「Kadavý Roman, Štefko」がある行から最後の行までを、「data points」を「entries」に置き換えて書き直してください。ほかは何も変えず、この範囲の行だけを出して、画像は入れないでください。
*** 使うデータ ***
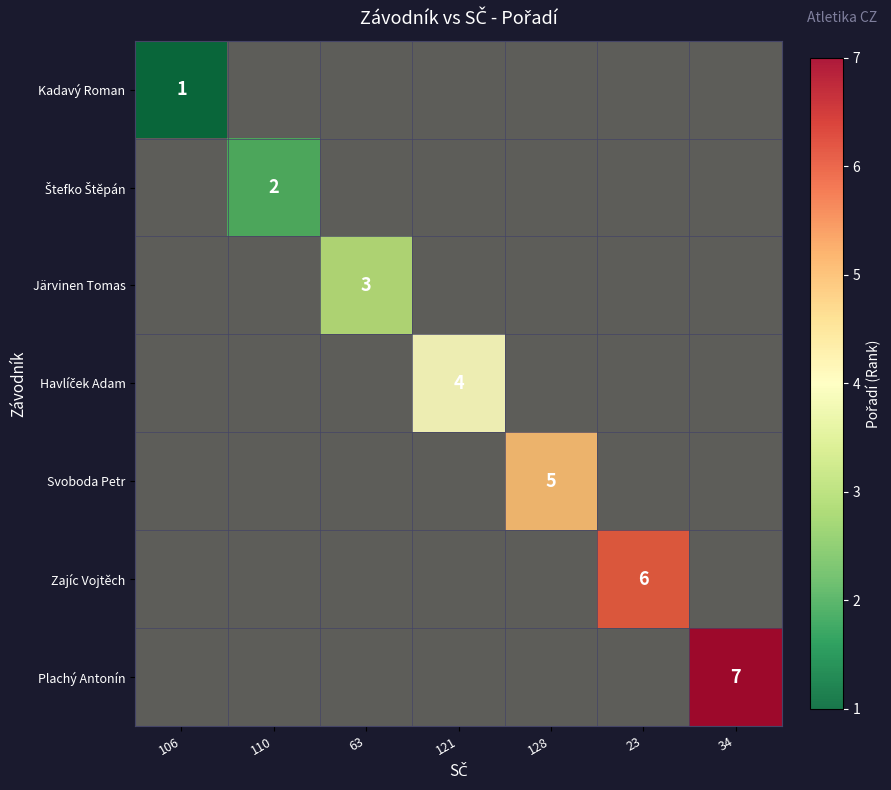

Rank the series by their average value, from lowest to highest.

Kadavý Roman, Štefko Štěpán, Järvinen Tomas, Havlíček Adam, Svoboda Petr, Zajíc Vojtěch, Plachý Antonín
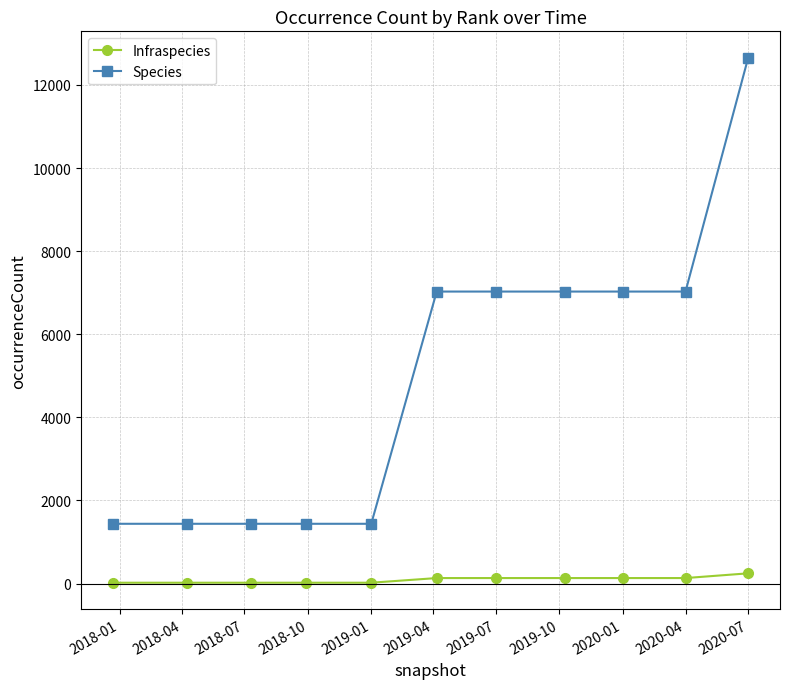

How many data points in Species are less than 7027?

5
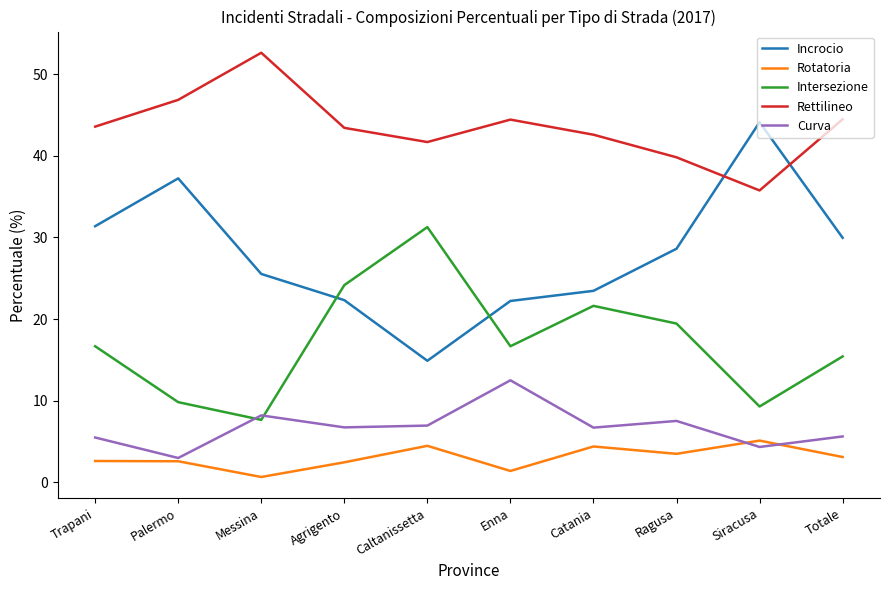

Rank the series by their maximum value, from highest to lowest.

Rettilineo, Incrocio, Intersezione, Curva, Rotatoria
***
### 答え
Kadavý Roman, Štefko Štěpán, Järvinen Tomas, Havlíček Adam, Svoboda Petr, Zajíc Vojtěch, Plachý Antonín

How many entries in Species are less than 7027?

5

Rank the series by their maximum value, from highest to lowest.

Rettilineo, Incrocio, Intersezione, Curva, Rotatoria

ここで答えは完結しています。